An argument that is often cited to support the exclusion of animal protein from our diet is the idea that animal farming contributes hugely to global warming.  There is no doubt that CAFOs (Confined Animal Farming Operations), (and I hardly call that kind of cruelty, farming), damage our environment as well as our guts, let alone the cruelty to the animals involved.

However all farming is not created equal!  There is a good deal of evidence to support the sequestration of carbon in the soil when grass farming is employed, where animals are raised on the diet they were meant to eat and emit less because of that diet.  In fact, grasslands are a more reliable source of sequestration than trees, according to an important resource on the topic of grazing and carbon sequestration. Further articles of interest: https://soilcarboncoalition.org/holdridge/; this one covers all sides, https://www.nytimes.com/2018/04/18/magazine/dirt-save-earth-carbon-farming-climate-change.html.

The meat contains a much healthier nutrient profile than animals fed diets that they weren’t meant to consume. One of the pioneers in successful grass farming is Joel Salatin, who has written many books on rotational grazing in a folksy, yet informational manner, one of the latest being Holy Cows and Hog Heaven. The younger generation of farmers who have followed in his footsteps have written their own tomes, one of those being Growing Tomorrow by Forrest Pritchard, .

As for our need for protein, to quote Dr. Mark Hyman: “…studies show that as you age you need more protein to prevent disease and death.

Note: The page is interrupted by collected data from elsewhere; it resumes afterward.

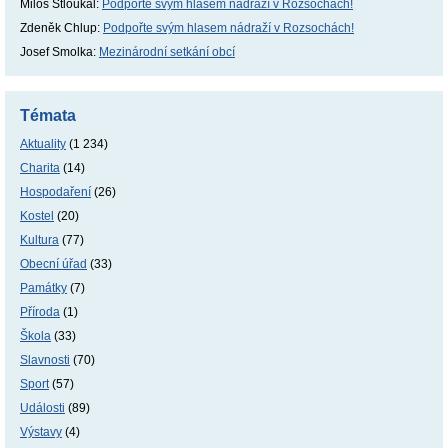
Miloš Stloukal
:
Podpořte svým hlasem nádraží v Rozsochách!
Zdeněk Chlup
:
Podpořte svým hlasem nádraží v Rozsochách!
Josef Smolka
:
Mezinárodní setkání obcí
Témata
Aktuality
(1 234)
Charita
(14)
Hospodaření
(26)
Kostel
(20)
Kultura
(77)
Obecní úřad
(33)
Památky
(7)
Příroda
(1)
Škola
(33)
Slavnosti
(70)
Sport
(57)
Události
(89)
Výstavy
(4)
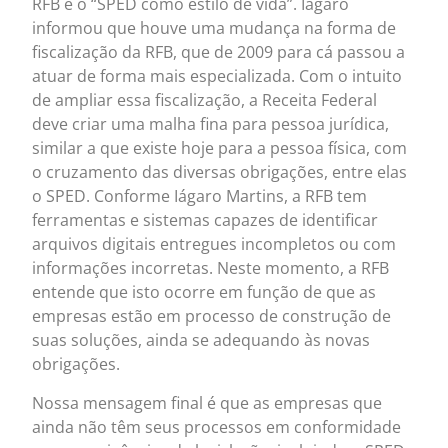
RFB e o “SPED como estilo de vida”. Iágaro
informou que houve uma mudança na forma de
fiscalização da RFB, que de 2009 para cá passou a
atuar de forma mais especializada. Com o intuito
de ampliar essa fiscalização, a Receita Federal
deve criar uma malha fina para pessoa jurídica,
similar a que existe hoje para a pessoa física, com
o cruzamento das diversas obrigações, entre elas
o SPED. Conforme Iágaro Martins, a RFB tem
ferramentas e sistemas capazes de identificar
arquivos digitais entregues incompletos ou com
informações incorretas. Neste momento, a RFB
entende que isto ocorre em função de que as
empresas estão em processo de construção de
suas soluções, ainda se adequando às novas
obrigações.
Nossa mensagem final é que as empresas que
ainda não têm seus processos em conformidade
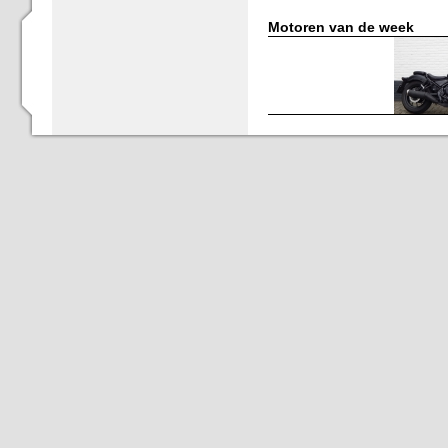
Motoren van de week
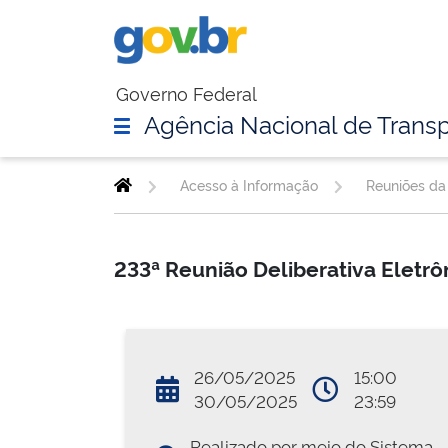
Governo Federal
Agência Nacional de Transp
Acesso à Informação
Reuniões da 
233ª Reunião Deliberativa Eletr
26/05/2025
15:00
30/05/2025
23:59
Realizado por meio do Sistema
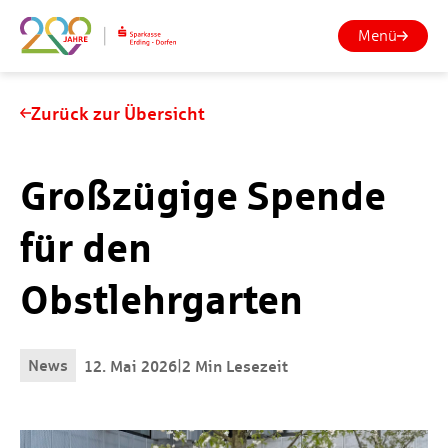
Menü
Zurück zur Übersicht
Großzügige Spende
für den
Obstlehrgarten
News
|
12. Mai 2026
2 Min Lesezeit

It’s no wonder we evolved to eat meat.”  His podcast on the Doctor’s Farmacy with Dr. Gabrielle Lyons goes into great detail about the need for increased protein as we age, and how we can best fulfill this need.  This podcast is really worth a listen! 

Some interesting side notes for those considering the vegan diet which is heavily promoted these days: 2 articles in The Conversation by scientists on the difficulty of getting enough nutrients on this diet. Vegan diet: how your body changes from day one; and Vegan diets are adding to malnutrition in wealthy countries. We all need loads of veggies, low sugar fruits, nuts and seeds, but we also need plenty of protein that the body can easily absorb (especially those of us who are “older” – ahem!)